In un editoriale del 2015, Oz ha espresso il suo orrore all’idea di una maggioranza palestinese in un unico stato democratico: “Si inizia con una questione di vita o di morte. Se non ci sono due stati, ce ne sarà uno. Se ce n’è uno, sarà arabo. Se è arabo, non si può dire la sorte dei nostri figli e dei loro”.

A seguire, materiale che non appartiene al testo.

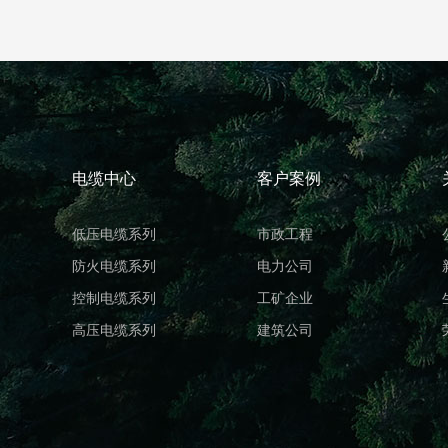
电缆中心
客户案例
低压电缆系列
市政工程
防火电缆系列
电力公司
控制电缆系列
工矿企业
高压电缆系列
建筑公司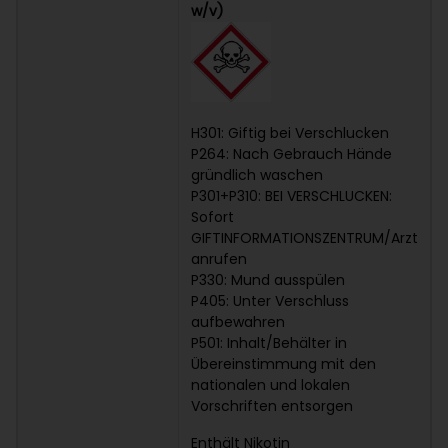
w/v)
H301: Giftig bei Verschlucken
P264: Nach Gebrauch Hände
gründlich waschen
P301+P310: BEI VERSCHLUCKEN:
Sofort
GIFTINFORMATIONSZENTRUM/Arzt
anrufen
P330: Mund ausspülen
P405: Unter Verschluss
aufbewahren
P501: Inhalt/Behälter in
Übereinstimmung mit den
nationalen und lokalen
Vorschriften entsorgen
Enthält Nikotin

Molto è stato fatto del “viaggio” politico di Oz dalla sua educazione in una famiglia di sionisti revisionisti, ma il rifiuto di Oz di una soluzione a uno stato ricorda le parole del leader revisionista Vladimir Jabotinsky, quando disse che “il nome della malattia è minoranza” e “il nome della cura è maggioranza”.

 

Colonialismo di insediamento

 

Il profilo politico di Oz in Occidente è molto più che la vita e il lavoro di una persona. Riguarda anche il persistente romanticismo del kibbutz e le illusioni sulla realtà degli accordi di Oslo e il processo di pace sponsorizzato dagli Stati Uniti. Soprattutto, forse, riguarda il sostegno profondamente radicato per il colonialismo di insediamento in Palestina e la forza persistente della mitologia sionista.

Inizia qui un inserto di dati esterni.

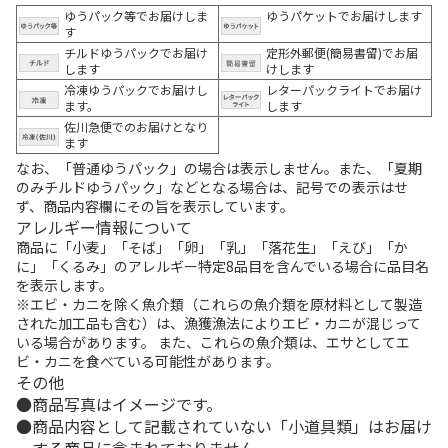
ゆうパック等でお届けしま
ゆうパケットでお届けします
す
チルドゆうパックでお届け
定形外郵便(簡易書留)でお届
します
けします
冷凍ゆうパックでお届けし
レターパックライトでお届け
ます。
します
佐川急便でのお届けとなり
ます
なお、「普通ゆうパック」の場合は表示しません。また、「夏期
のみチルドゆうパック」などとなる場合は、記号での表示はせ
ず、商品内容欄にその旨を表示しています。
アレルギー情報について
商品に「小麦」「そば」「卵」「乳」「落花生」「えび」「か
に」「くるみ」のアレルギー特定8品目を含んでいる場合に品目名
を表示します。
※エビ・カニを除く魚介類（これらの魚介類を原材料として製造
された加工品も含む）は、漁獲漁法によりエビ・カニが混じって
いる場合があります。 また、これらの魚介類は、エサとしてエ
ビ・カニを食べている可能性があります。
その他
商品写真はイメージです。
商品内容として記載されていない「小道具類」はお届け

Un articolo sul New York Times sulla vita di Oz affermava che Israele era “nato da un sogno, una brama” e descriveva Oz come “per molti versi la quintessenza del nuovo ebreo che il sionismo aveva sperato di creare. Da adolescente lascia Gerusalemme per conto suo … e si trasferisce in un kibbutz, una delle comunità agricole socialiste in cui gli israeliani hanno vissuto le loro più vere fantasie di coltivare se stessi e la terra per diventare solidi e vigorosi”(il corsivo è mio).

Il colonialismo di insediamento ha sempre significato l’innalzamento della soggettività del colono e la violenta cancellazione dei colonizzati. La storia del movimento sionista in Palestina non è stata diversa. La Palestina non era un luogo reale nel tempo, con la sua storia, i suoi costumi, popolo e storie, ma piuttosto uno sfondo per la realizzazione della visione di “ristabilimento” dei coloni. I palestinesi non erano persone reali, viventi, che respiravano, ma nobili selvaggi, barbari e fanatici religiosi. Come ha affermato il regista israeliano Udi Aloni, “la sinistra israeliana-ebraica … non vede i palestinesi come soggetti nella lotta, vede solo se stessa”.

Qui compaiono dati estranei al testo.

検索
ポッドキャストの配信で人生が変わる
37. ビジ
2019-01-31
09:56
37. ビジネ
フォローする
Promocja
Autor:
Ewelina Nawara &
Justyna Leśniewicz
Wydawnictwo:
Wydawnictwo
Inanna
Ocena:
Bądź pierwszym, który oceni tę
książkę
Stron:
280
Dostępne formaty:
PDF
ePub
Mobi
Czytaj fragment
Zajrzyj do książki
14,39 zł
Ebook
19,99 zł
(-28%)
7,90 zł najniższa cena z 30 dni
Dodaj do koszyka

In una recensione appassionata del libro di Oz del 2017 Dear Zealots, l’ex speaker della Knesset Avraham Burg ha descritto Oz “come un fanatico sostenitore” della partizione, che “calpesta ogni cosa sulla strada verso la sua soluzione [a due stati] scaduta”. Per Oz, “un singolo stato arabo è inconcepibile”; le sue “opinioni sugli arabi fanno capolino qua e là – e non sono esattamente lusinghiere”. Come ha scritto Burg: “Ci sono molte domande e questo piccolo libro di Amos Oz non offre alcuna soluzione”.

 

Ben White è autore di ‘Israeli Apartheid: A Beginner’s Guide’ e ‘Palestinians in Israel: Segregation, Discrimination and Democracy’. Scrive per Middle East Monitor e i suoi articoli sono stati pubblicati da Al Jazeera, al-Araby, Huffington Post, Electronic Intifada, Comment is Free di The Guardian e altro.